Send More Fig Newtons!

I've always fancied a Fig Newton, but I'm starting to think I may be the only one because on the rare occasion I actually buy some Fig Newtons they are always stale as fuck.

One year at the 3rd Avenue Festival when I was a kid I caught a band called Fig Einstein outside the Ridgewood Savings Bank. I'll always remember that day. I was into Teenage Fanclub and The Pixies then and watched 120 Minutes religiously. I had tight jeans, black Converse All-Stars or Oxblood DM's with green laces. An all-over Smiths tee and a backpack with The Ramones written down the straps. I also had a 'Silence = Death' pin that I'd bought on vacation in Binghamton which I'd altered so it now read 'Science = Death'.

So on the Nabisco website it said there are two theories as to the origin of the Fig Newtons name. One familiar tale says the gentleman who invented the machinery that makes Fig Newtons Cookies was so proud of his work that he named the cookies after the great physicist, Sir Isaac Newton. The second theory holds that the cookies took their name from the Massachusetts town of Newton, near the home of Kennedy Biscuit Works (forerunner to Nabisco).

"I thought: Theories?! We've got a product that sells in excess of 7.2 gazillion a year and the best we can come up with is theories? I decided to see if I could scare up somebody at Nabisco who had a clue.

By and by I reached John Barrows, senior manager for marketing communications. John was my kind of guy.

"There is no truth at all to the Isaac Newton theory," he wrote.

Fig Newtons had been introduced in 1891 by the Kennedy Biscuit Company, one of a number of regional bakeries that merged in 1898 to form the National Biscuit Company, later known as Nabisco.

"The Kennedy Biscuit Company named all their products after surrounding communities, including cookies and crackers called 'Shrewsbury,' 'Harvard,' 'Beacon Hill,' and so on. There is no doubt (in our minds) whatsoever that the Fig Newton is named for Newton, Massachusetts."

Studying my map of the commonwealth, all I can say is, thank God Kennedy Biscuit wasn't near Belchertown."

OK, so what about Lorna Doone's and Oreo's?

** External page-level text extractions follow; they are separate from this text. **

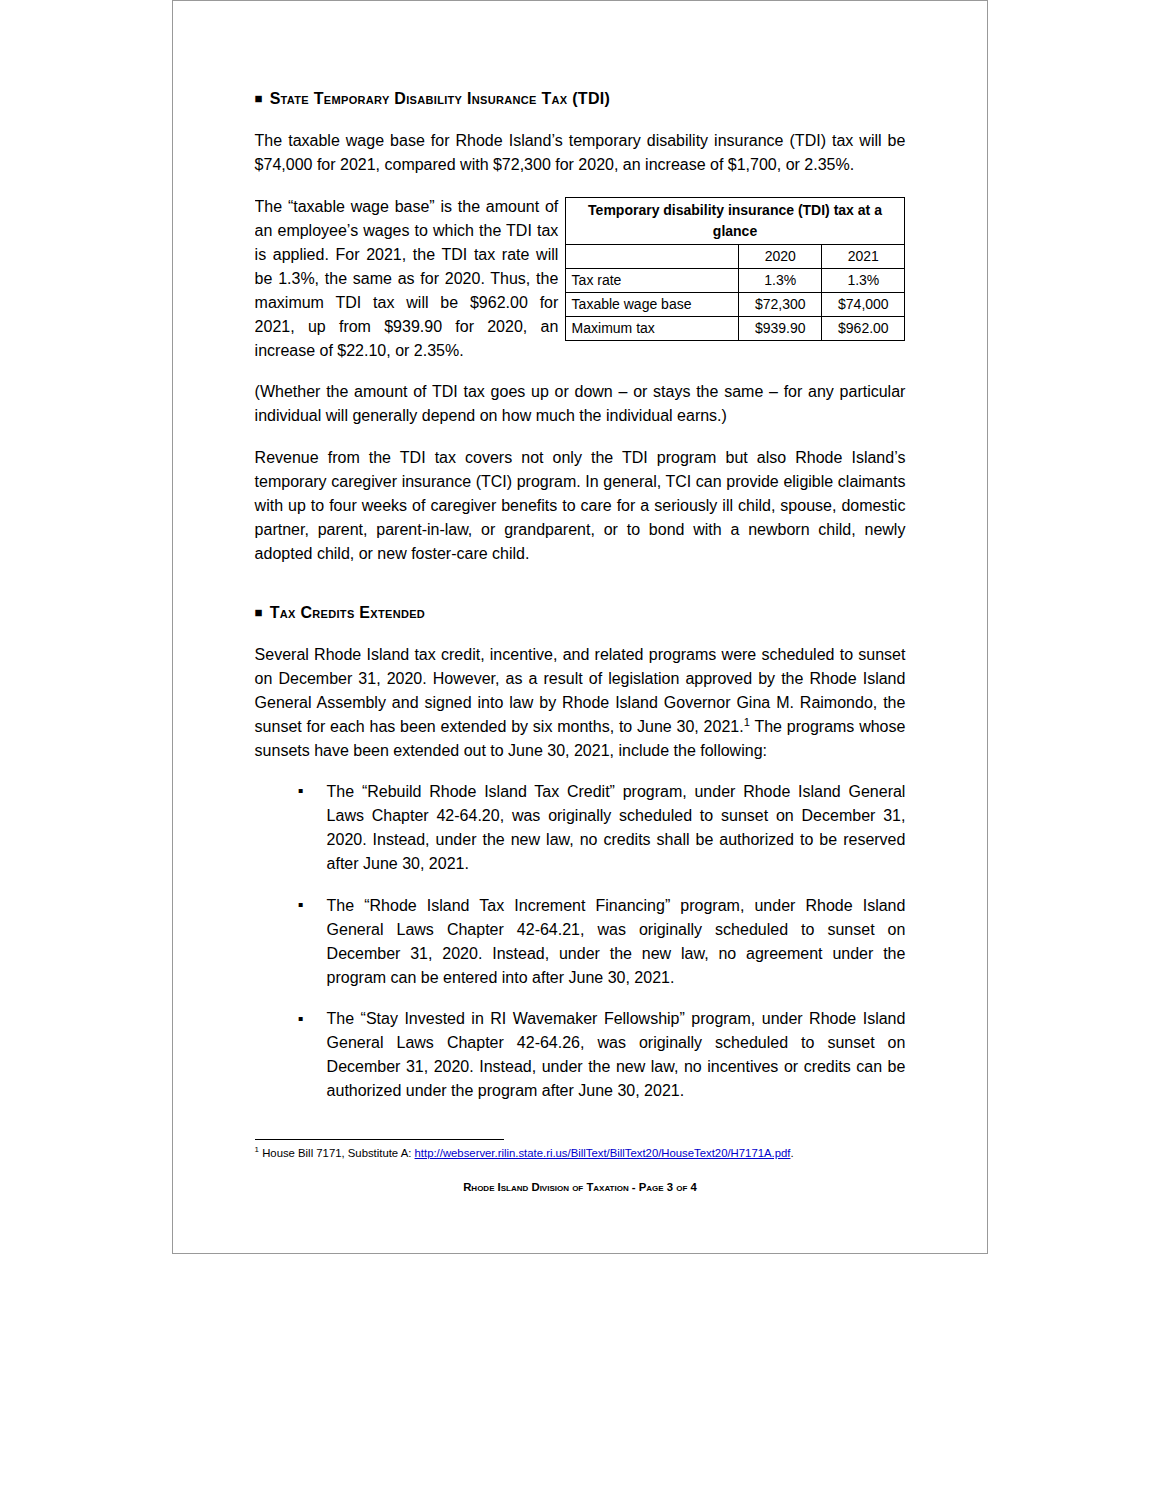State Temporary Disability Insurance Tax (TDI)
The taxable wage base for Rhode Island’s temporary disability insurance (TDI) tax will be $74,000 for 2021, compared with $72,300 for 2020, an increase of $1,700, or 2.35%.
Temporary disability insurance (TDI) tax at a glance
| | 2020 | 2021 |
| Tax rate | 1.3% | 1.3% |
| Taxable wage base | $72,300 | $74,000 |
| Maximum tax | $939.90 | $962.00 |
The “taxable wage base” is the amount of an employee’s wages to which the TDI tax is applied. For 2021, the TDI tax rate will be 1.3%, the same as for 2020. Thus, the maximum TDI tax will be $962.00 for 2021, up from $939.90 for 2020, an increase of $22.10, or 2.35%.
(Whether the amount of TDI tax goes up or down – or stays the same – for any particular individual will generally depend on how much the individual earns.)
Revenue from the TDI tax covers not only the TDI program but also Rhode Island’s temporary caregiver insurance (TCI) program. In general, TCI can provide eligible claimants with up to four weeks of caregiver benefits to care for a seriously ill child, spouse, domestic partner, parent, parent-in-law, or grandparent, or to bond with a newborn child, newly adopted child, or new foster-care child.
Tax Credits Extended
Several Rhode Island tax credit, incentive, and related programs were scheduled to sunset on December 31, 2020. However, as a result of legislation approved by the Rhode Island General Assembly and signed into law by Rhode Island Governor Gina M. Raimondo, the sunset for each has been extended by six months, to June 30, 2021.1 The programs whose sunsets have been extended out to June 30, 2021, include the following:
The “Rebuild Rhode Island Tax Credit” program, under Rhode Island General Laws Chapter 42-64.20, was originally scheduled to sunset on December 31, 2020. Instead, under the new law, no credits shall be authorized to be reserved after June 30, 2021.
The “Rhode Island Tax Increment Financing” program, under Rhode Island General Laws Chapter 42-64.21, was originally scheduled to sunset on December 31, 2020. Instead, under the new law, no agreement under the program can be entered into after June 30, 2021.
The “Stay Invested in RI Wavemaker Fellowship” program, under Rhode Island General Laws Chapter 42-64.26, was originally scheduled to sunset on December 31, 2020. Instead, under the new law, no incentives or credits can be authorized under the program after June 30, 2021.
1 House Bill 7171, Substitute A: http://webserver.rilin.state.ri.us/BillText/BillText20/HouseText20/H7171A.pdf.
Rhode Island Division of Taxation - Page 3 of 4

"Since John seemed to know what he was talking about I decided to pick his brain about other Nabisco cookie names before his bosses decided it was time for another round of corporate downsizing. This revealed how thin the veneer of knowledge is at even our largest corporations:

Lorna Doones: "No record exists as to the exact motivation behind the selection of that name, but in those days, the product was introduced in 1912, shortbread biscuits were considered a product of Scottish heritage, and the Lorna Doone character was symbolic of Scotland."

An obvious problem with this theory is that Lorna Doone, the 1869 novel by R.D. Blackmore to which John refers, was set in southwest England, not Scotland. One suspects that somebody along the line was reading the Cliffs Notes.

Oreos: "We don't know much about the origins of Oreo because it was one of three new products all launched at the same time," in 1912, John told us.

"The company thought the other two were going to be the big winners, and little was written about Oreo."

For the record, the main theories are: (1) Oreo was euphonious and easy to pronounce. (2) Oreo was inspired by the French word for gold, or, a colour used on early package designs. (3) The name comes from the Greek word for mountain, oreo, and was chosen because the first test cookies were hill shaped. (4) An O-RE-O consists of c-RE-am between two O-shaped wafers. Terrific, eh? Think what they could have come up with if they'd had two cases of Ripple.